Pendant des décennies, les neurosciences ont abordé le cerveau comme les aveugles examinant un éléphant : en se concentrant sur des parties individuelles tout en passant à côté de l’ensemble plus vaste et intégré. Les premières recherches traitaient les régions du cerveau comme des spécialistes isolés – l’amygdale pour l’émotion, le lobe occipital pour la vision – souvent sur la base d’études de cas dramatiques comme Phineas Gage, dont le changement de personnalité après une lésion cérébrale a cimenté l’importance du lobe frontal.

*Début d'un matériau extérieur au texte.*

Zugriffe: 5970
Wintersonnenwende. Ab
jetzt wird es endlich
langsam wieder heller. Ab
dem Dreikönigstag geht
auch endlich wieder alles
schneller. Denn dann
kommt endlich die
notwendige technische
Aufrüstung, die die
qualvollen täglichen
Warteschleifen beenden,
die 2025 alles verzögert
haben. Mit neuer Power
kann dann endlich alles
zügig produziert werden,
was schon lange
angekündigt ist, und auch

Mais cette vision fragmentée était incomplète.
L’essor de la pensée réseau
La percée a eu lieu à la fin des années 1990 et au début des années 2000 grâce aux progrès des technologies d’imagerie cérébrale telles que l’IRM fonctionnelle et la TEP. Ces outils ont permis aux scientifiques d’observer l’ensemble du cerveau en action, révélant une vérité surprenante : aucune région du cerveau ne fonctionne de manière isolée. Des comportements complexes émergent d’une activité synchronisée sur plusieurs réseaux qui se chevauchent.

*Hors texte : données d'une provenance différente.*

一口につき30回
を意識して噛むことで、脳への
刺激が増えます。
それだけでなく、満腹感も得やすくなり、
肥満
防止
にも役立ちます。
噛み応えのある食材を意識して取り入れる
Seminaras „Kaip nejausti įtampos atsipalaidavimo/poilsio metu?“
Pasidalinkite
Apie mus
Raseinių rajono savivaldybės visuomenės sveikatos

Comme le dit Luiz Pessoa de l’Université du Maryland : « La cartographie des réseaux cérébraux a joué un rôle majeur dans l’évolution de la pensée neuroscientifique. »
Le réseau en mode par défaut et au-delà
Le changement moderne a commencé en 2001 lorsque Marcus Raichle a identifié le réseau en mode par défaut (DMN), un réseau actif lorsque l’esprit n’est pas concentré sur une tâche spécifique. Des recherches plus approfondies ont montré que le DMN s’intensifie pendant la rêverie et l’introspection. Cette découverte a fourni une base de référence cruciale pour mesurer toute l’activité cérébrale.
Peu de temps après, d’autres réseaux clés ont émergé, chacun étant responsable de fonctions telles que l’attention, le langage, les émotions, la mémoire et la planification. Cette vision holistique a remodelé la compréhension des problèmes de santé neurologiques et mentales. Les différences de réseau sont désormais associées à la maladie de Parkinson, au SSPT, à la dépression, à l’anxiété et même au TDAH.
De l’autisme à la maladie d’Alzheimer : une approche en réseau
La science des réseaux est devenue un domaine à part entière. L’autisme est de plus en plus compris comme une variation au sein du réseau de saillance sociale, qui régit la façon dont nous percevons et réagissons aux signaux sociaux. Les recherches sur la maladie d’Alzheimer suggèrent désormais que des protéines anormales se propagent le long des voies du réseau. Les principes des réseaux de neurones ont même inspiré le développement de systèmes d’IA comme ChatGPT.
“Nous ne voyons peut-être pas encore l’éléphant dans son intégralité, mais l’image est certainement en train de devenir nette.”
Ce changement de paradigme n’est pas seulement académique. Les réseaux neuronaux ont considérablement amélioré la façon dont nous diagnostiquons et traitons les troubles liés au cerveau. En reconnaissant le cerveau comme un système dynamique et interconnecté, nous allons au-delà des solutions localisées pour nous attaquer aux schémas fondamentaux de dysfonctionnement. L’accent n’est plus mis sur où quelque chose se passe, mais sur comment tout se connecte.